A few years ago, my husband started a program in the institution in which he works having inmates train dogs from the pound (scheduled to be “put down”) to be guide dogs for the blind. (Those dogs which failed the program are adopted out to the public after being trained in obedience.) My husband, whose main goal had been community service, was amazed at the difference it made in the inmates. He said that he’d walk down the halls, and see brutal, hardened murderers on the floor, playing with puppies and laughing. The dogs somehow broke down a wall in these men, making some of them ready to try to change themselves. At the very least, those inmates who had been problems wanted to behave so they could participate in the program. My husband says the change in some of them, those he would have counted among the “un-fixable” was astonishing.

Some would argue those people are the ones who need it most. Apparently, they weren’t reached on their previous trips through the system. Sometimes, they can be.

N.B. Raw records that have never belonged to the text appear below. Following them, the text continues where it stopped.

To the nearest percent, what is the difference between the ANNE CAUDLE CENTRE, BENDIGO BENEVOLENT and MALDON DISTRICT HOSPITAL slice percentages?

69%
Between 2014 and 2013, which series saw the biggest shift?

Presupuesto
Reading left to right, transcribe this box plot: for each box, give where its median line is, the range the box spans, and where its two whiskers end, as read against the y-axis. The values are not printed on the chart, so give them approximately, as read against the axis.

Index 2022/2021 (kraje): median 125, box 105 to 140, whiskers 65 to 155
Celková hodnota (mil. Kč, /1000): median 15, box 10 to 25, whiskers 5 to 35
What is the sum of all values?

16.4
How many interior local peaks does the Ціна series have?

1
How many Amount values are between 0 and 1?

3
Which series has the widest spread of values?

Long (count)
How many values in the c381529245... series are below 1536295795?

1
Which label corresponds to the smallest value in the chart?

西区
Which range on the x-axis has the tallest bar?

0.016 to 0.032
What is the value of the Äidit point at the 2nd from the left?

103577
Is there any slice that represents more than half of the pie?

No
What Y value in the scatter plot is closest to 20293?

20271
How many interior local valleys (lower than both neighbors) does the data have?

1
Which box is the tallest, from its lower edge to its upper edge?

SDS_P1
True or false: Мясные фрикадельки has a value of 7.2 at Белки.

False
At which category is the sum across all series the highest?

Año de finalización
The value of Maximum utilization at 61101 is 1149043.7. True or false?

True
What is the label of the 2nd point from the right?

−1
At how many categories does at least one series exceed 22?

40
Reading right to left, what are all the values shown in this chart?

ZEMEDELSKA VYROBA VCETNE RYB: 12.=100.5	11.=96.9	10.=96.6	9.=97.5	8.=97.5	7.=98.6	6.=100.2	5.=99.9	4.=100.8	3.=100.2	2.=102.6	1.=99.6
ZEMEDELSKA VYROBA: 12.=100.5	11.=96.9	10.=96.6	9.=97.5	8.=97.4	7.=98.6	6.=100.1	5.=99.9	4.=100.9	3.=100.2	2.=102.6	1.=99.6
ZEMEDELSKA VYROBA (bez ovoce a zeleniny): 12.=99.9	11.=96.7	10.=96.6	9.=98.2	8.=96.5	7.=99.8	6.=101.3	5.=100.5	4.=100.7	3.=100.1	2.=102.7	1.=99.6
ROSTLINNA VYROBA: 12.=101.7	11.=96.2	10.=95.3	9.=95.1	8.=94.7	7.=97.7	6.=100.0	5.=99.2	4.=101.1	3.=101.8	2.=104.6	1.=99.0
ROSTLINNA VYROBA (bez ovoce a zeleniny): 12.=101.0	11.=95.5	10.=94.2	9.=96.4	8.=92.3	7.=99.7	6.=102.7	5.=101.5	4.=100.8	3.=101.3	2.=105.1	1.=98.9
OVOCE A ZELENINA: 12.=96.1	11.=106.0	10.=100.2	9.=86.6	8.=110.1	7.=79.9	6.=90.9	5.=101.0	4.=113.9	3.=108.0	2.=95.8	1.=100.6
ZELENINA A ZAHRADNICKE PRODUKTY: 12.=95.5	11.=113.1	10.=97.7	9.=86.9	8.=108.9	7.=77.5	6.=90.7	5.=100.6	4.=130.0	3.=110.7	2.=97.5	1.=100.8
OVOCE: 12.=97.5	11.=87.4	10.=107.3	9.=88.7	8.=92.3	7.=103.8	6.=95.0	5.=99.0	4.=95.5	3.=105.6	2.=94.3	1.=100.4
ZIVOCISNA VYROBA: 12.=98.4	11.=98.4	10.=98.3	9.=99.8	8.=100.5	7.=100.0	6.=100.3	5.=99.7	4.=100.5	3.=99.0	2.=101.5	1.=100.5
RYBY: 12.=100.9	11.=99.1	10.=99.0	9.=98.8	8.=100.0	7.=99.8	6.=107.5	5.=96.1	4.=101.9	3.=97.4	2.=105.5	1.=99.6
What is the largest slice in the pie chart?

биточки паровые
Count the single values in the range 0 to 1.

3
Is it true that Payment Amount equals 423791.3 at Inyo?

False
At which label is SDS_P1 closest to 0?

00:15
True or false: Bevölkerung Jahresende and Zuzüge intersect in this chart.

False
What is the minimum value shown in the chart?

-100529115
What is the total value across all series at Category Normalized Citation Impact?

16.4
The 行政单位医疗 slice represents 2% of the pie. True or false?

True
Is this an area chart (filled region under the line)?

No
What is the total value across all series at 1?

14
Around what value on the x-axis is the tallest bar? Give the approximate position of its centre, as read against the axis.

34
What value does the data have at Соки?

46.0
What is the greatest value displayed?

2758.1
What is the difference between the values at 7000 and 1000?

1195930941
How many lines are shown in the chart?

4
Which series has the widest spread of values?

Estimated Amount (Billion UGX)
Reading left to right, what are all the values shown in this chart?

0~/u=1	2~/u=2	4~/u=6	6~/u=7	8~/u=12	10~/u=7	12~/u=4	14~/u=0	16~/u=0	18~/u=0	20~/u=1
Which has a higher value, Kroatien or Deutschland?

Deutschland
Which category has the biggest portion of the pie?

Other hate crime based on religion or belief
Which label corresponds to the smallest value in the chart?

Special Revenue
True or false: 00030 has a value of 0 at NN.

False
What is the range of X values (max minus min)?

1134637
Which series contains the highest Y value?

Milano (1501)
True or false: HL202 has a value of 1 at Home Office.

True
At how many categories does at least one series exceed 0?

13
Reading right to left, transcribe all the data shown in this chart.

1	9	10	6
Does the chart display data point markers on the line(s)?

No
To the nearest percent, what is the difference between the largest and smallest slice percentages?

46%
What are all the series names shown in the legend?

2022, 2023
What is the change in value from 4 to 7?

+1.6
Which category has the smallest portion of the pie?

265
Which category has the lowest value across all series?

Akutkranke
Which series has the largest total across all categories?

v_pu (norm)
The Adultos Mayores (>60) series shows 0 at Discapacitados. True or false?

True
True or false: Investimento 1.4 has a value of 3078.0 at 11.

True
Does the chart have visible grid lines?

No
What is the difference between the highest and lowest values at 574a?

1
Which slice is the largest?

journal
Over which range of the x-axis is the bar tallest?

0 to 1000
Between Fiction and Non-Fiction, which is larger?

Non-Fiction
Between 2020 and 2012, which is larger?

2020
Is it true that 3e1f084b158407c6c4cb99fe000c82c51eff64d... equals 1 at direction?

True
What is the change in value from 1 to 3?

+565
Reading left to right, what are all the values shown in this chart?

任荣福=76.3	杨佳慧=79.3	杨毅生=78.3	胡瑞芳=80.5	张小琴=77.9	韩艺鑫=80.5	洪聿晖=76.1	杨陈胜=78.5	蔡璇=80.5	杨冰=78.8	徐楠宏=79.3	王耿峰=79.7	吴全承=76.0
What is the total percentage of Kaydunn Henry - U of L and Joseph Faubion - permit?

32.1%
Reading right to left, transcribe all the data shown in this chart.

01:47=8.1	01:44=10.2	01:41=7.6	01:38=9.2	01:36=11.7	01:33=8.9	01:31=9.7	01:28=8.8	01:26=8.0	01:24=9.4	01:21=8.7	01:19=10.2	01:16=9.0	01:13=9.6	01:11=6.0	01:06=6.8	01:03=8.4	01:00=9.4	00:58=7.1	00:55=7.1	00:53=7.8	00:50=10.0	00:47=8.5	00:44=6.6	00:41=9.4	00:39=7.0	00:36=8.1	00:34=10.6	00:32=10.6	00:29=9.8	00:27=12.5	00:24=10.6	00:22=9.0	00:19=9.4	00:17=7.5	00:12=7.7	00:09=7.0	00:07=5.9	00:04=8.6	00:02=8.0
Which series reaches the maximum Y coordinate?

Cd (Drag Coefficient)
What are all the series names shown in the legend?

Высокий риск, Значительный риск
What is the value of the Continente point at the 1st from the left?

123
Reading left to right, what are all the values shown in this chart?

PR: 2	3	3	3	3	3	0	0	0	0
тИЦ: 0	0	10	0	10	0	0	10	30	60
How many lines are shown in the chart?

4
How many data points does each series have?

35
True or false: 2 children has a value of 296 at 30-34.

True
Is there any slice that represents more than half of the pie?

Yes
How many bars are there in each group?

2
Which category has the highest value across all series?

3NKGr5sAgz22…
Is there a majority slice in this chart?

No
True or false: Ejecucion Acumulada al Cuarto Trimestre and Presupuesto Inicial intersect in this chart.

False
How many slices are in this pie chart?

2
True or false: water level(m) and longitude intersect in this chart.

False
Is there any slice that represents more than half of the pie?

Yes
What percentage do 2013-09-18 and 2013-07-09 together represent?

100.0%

Just because someone’s in prison for life doesn’t mean their crime days are over. They can still rape and kill inside the institution-- and not just other inmates. Staff people are also at risk.

Those with mental illness or behavioral problems also need more intensive therapy in order not to be a danger to those around them. (In many states, prisons are dormitory style, meaning that there aren’t any cells.)

Those facilities you speak of are about a hundred times more expensive than any program. Actually, we could probably hire a personal shrink for each one and save money.

There is a secure, SuperMax facility in my state, which is the only one in our state which keeps inmates in cells 23 hours per day. It costs about $25 million to operate every year, and houses 200 inmates. (500 staff persons.)